Let's keep things rolling!!! - Maybe we could do a few in the summer? The campgrounds you mentioned are all nice - and it dosen't necessarily have to be Lancaster - I guess we could solicit some feedback via this post for other outbackers to see what we can decide.

So all of you that may be interested...Let's here from you. A rally somewhere in and around the Lancaster area for 2009?

Rick


----------



## mikenkristipa (May 11, 2008)

I agree - we could do it in someplace like Gettysburg also. Because of the historical nature more people may be willing to travel a little further to make a mini vacation out of it. We are going to Round Top in Gettysburg the weekend of Nov 8th. There are a lot of nice campgrounds down there as well. Granite Hill, Drummer Boy, the KOA, Gettysburg Campground.

If you want to do one in the summer we have to get on it right away. I got shut out of a lot of campgrounds this year because I waited to long to book.

If we are going to change from Spring Gulch (which every indication is that we will) we could pick out a few possible choices and put up a poll to see where anyone wants to stay. I'm not sure how to do that but I will look into it.

Mike


----------



## rdvholtwood (Sep 18, 2008)

mikenkristipa said:


> I agree - we could do it in someplace like Gettysburg also. Because of the historical nature more people may be willing to travel a little further to make a mini vacation out of it. We are going to Round Top in Gettysburg the weekend of Nov 8th. There are a lot of nice campgrounds down there as well. Granite Hill, Drummer Boy, the KOA, Gettysburg Campground.
> 
> If you want to do one in the summer we have to get on it right away. I got shut out of a lot of campgrounds this year because I waited to long to book.
> 
> ...


Mike, sounds great, I will start a post to poll those out this way to solicit interest...I like the idea of Gettysburg and I think either Granite Hill or Drummer Boy would be great - I know Drummer Boy has a nice water slide for the kids. I have only been to Granite Hill in our pop -up and from what I remember that area was nice.

So why don't we try for Gettysburg?

Rick


----------



## huntr70 (Jul 8, 2005)

See, you guys are doing it!!!

All it takes is a time frame and place...............

I would recommend starting a new thread so people take notice of it.

Steve


----------



## mikenkristipa (May 11, 2008)

I thought of that. I am going to talk to a couple of Campgrounds today so I figured if I got any information I would just start a rally thread to see how much interest there would be.

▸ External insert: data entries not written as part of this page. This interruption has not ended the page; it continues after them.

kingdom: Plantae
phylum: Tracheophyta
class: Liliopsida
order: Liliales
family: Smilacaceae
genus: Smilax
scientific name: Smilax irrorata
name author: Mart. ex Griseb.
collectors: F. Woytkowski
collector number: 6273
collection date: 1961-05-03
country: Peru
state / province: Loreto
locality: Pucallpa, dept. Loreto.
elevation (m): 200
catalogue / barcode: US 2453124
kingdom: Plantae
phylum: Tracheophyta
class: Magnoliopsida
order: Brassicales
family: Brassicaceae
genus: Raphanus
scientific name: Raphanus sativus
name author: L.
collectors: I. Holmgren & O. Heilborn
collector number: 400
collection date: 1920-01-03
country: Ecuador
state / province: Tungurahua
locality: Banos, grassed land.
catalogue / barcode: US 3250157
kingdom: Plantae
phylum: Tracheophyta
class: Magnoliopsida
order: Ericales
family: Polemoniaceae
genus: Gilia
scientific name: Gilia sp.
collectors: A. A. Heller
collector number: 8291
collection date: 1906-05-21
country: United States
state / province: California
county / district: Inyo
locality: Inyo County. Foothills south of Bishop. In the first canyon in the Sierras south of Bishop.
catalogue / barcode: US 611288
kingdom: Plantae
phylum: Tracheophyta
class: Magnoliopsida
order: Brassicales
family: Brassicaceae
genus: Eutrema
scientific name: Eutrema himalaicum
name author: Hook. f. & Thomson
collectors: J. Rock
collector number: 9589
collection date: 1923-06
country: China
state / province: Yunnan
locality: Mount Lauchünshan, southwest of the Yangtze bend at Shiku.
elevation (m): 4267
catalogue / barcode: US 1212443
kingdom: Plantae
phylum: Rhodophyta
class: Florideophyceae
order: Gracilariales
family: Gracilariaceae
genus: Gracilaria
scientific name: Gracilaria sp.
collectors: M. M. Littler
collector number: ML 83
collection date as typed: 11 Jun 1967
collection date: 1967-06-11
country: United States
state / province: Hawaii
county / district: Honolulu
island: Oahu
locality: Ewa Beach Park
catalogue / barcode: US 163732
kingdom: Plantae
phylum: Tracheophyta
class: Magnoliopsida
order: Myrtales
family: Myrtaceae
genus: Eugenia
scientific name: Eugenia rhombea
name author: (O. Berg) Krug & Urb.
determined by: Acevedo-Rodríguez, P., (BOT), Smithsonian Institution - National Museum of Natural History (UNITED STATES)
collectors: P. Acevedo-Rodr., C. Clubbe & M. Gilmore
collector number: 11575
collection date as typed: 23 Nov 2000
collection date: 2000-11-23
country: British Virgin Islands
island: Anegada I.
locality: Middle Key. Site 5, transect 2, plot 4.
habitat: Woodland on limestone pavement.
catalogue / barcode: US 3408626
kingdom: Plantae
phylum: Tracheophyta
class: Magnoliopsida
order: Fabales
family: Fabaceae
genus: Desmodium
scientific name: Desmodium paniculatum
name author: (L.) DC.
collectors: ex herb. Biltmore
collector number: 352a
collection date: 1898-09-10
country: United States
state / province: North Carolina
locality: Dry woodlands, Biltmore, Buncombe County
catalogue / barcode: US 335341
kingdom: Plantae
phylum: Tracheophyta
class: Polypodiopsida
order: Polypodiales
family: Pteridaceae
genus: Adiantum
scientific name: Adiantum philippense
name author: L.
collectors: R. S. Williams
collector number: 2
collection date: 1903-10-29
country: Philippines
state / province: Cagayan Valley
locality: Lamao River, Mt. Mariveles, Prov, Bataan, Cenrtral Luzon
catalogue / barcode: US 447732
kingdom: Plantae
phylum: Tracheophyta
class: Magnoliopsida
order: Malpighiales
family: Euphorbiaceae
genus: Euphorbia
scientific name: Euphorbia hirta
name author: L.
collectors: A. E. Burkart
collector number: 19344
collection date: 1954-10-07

Well - if I get any info I will pass along sometime tonight.

Mike


----------



## rdvholtwood (Sep 18, 2008)

mikenkristipa said:


> I thought of that. I am going to talk to a couple of Campgrounds today so I figured if I got any information I would just start a rally thread to see how much interest there would be.
> 
> Well - if I get any info I will pass along sometime tonight.
> 
> Mike


Mike, the thead has been started!

Rick

Here s the link, please leave all comments on the new thread

http://www.outbackers.com/forums/index.php?showtopic=24283


----------



## mikenkristipa (May 11, 2008)

Ok - I will look for it. Thanks


----------